Языческая римская культура присутствует в диалоге Августина, когда он говорит о языке жестов в театре и пантомимах и когда обращается к латинским текстам Вергилия, Персия и Теренция. Кроме того, сами диалоги куда больше напоминают Цицерона, чем какого–либо христианского писателя. Поразительна ссылка на сотворение мира, как на пантомиму, где солнце, луна, море, земля и все живые существа представляют собой мудрость Божию в природе для нас «созерцающих» (Об учит. 32).

В Прологе Иоанна рассказ о Слове, ставшем плотью, о Творении и инкарнации становится таким образом ключом к знаковой теории Августина и его учению о познании (Исп. XI, 8). Мы не могли бы помнить, что мы что–то забыли без «внутреннего учителя», говорит Августин (О граде Бож. XI, 25). В трактате «О Троице» он также развивает теорию о том, что «внутреннее слово» (verbum interius) первично по отношению ко всем чувственным проявлениям (О Троице, XV, 11 и 15). Внутренний человек просвещается истиной, живущей в душе, которая есть Христос, то есть вечная и неизменная мудрость Божия. «И не называйтесь наставниками, ибо один у вас Наставник — Христос» (Мф. 23,10).

Всякое познание есть узнавание заново. Слова могут рассказать нам только то, что мы уже знали раньше. Nunqmm discern: «Мы никогда ничему не учимся у других». Разумеется, это вовсе не означает, что бесполезно читать проповеди или быть учителем в школе. Это говорит лишь о том, что, когда человек учится чему–то или учит чему–то, происходит это совсем не так, как он себе это представляет.
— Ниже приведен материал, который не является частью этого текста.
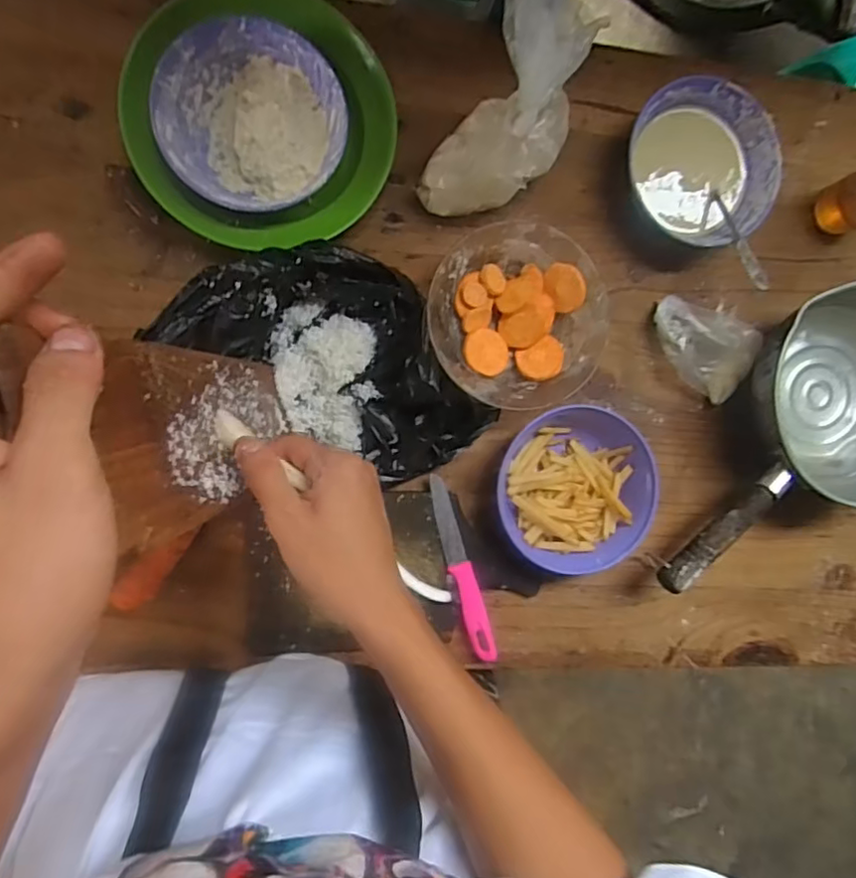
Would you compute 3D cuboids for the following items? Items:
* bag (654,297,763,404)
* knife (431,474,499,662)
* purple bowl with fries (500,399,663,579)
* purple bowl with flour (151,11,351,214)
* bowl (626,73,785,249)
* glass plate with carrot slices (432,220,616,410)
[{"bbox_3d":[0.273,-0.099,0.598,0.107,0.030,0.087,32,89,-9],"label":"bag"},{"bbox_3d":[0.029,0.118,0.552,0.021,0.011,0.171,-18,96,-6],"label":"knife"},{"bbox_3d":[0.133,0.045,0.566,0.142,0.053,0.142,-1,94,-8],"label":"purple bowl with fries"},{"bbox_3d":[-0.142,-0.261,0.506,0.143,0.047,0.147,-1,94,-8],"label":"purple bowl with flour"},{"bbox_3d":[0.262,-0.264,0.592,0.140,0.057,0.148,-1,94,-8],"label":"bowl"},{"bbox_3d":[0.078,-0.110,0.554,0.156,0.065,0.155,-1,94,-8],"label":"glass plate with carrot slices"}]

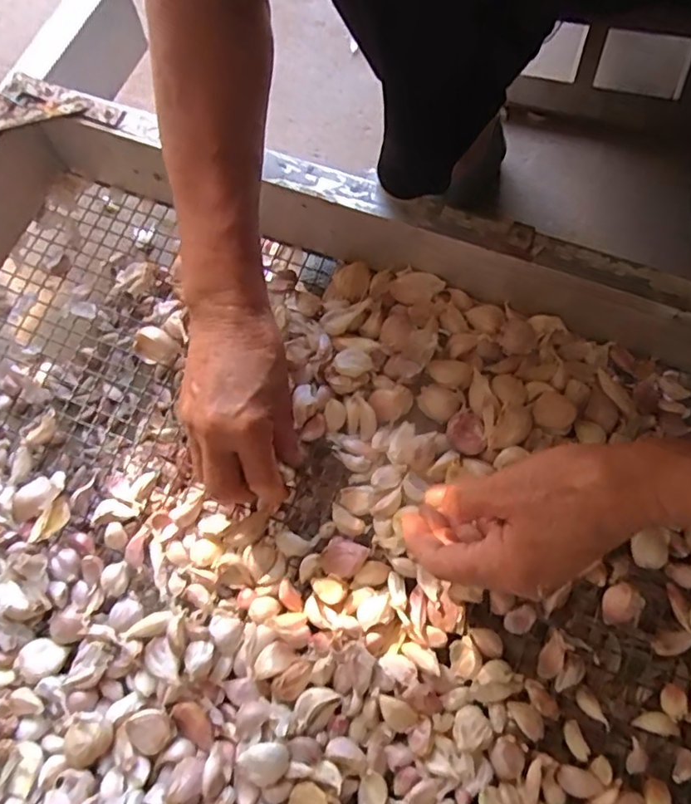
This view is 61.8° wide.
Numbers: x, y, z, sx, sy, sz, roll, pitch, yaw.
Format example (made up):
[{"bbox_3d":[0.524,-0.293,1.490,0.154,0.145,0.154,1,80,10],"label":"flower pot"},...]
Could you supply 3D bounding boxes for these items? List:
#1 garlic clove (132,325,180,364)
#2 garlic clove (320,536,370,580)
[{"bbox_3d":[-0.151,-0.044,0.458,0.033,0.013,0.027,36,77,11],"label":"garlic clove"},{"bbox_3d":[-0.002,0.110,0.409,0.029,0.013,0.026,22,75,8],"label":"garlic clove"}]

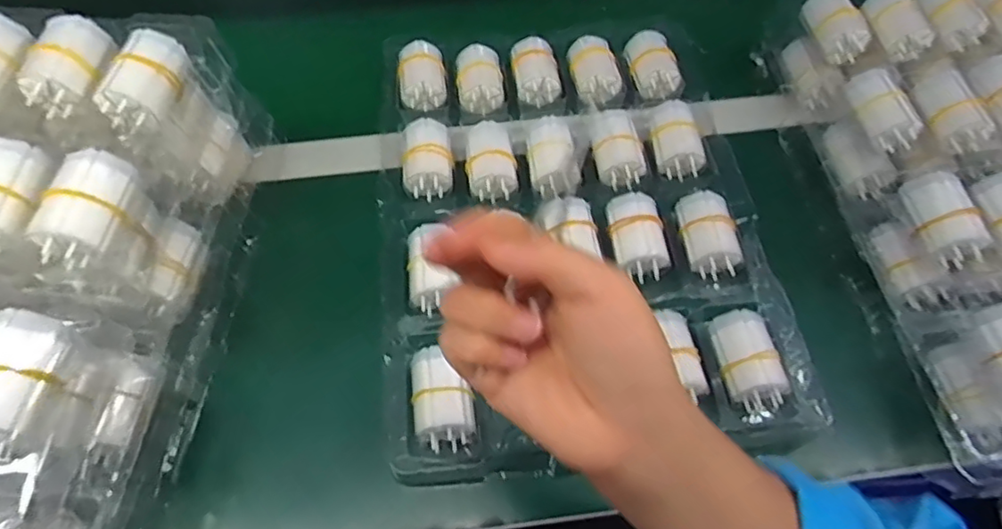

Истина существует всегда — если она вообще существует — внутри человека, а не вовне его среди знаков. Это заключение подкрепляется один раз в диалоге «Об учителе», в котором Адеодат сам обнаруживает взаимосвязь между внешним и внутренним «просвещением». Адеодат умер рано, в 391 году. После его смерти у Августина уже не осталось никаких семейных обязательств. Тем не менее он не был одинок. Он собрал вокруг себя своих единомышленников в монастыре и позже — в своей общине.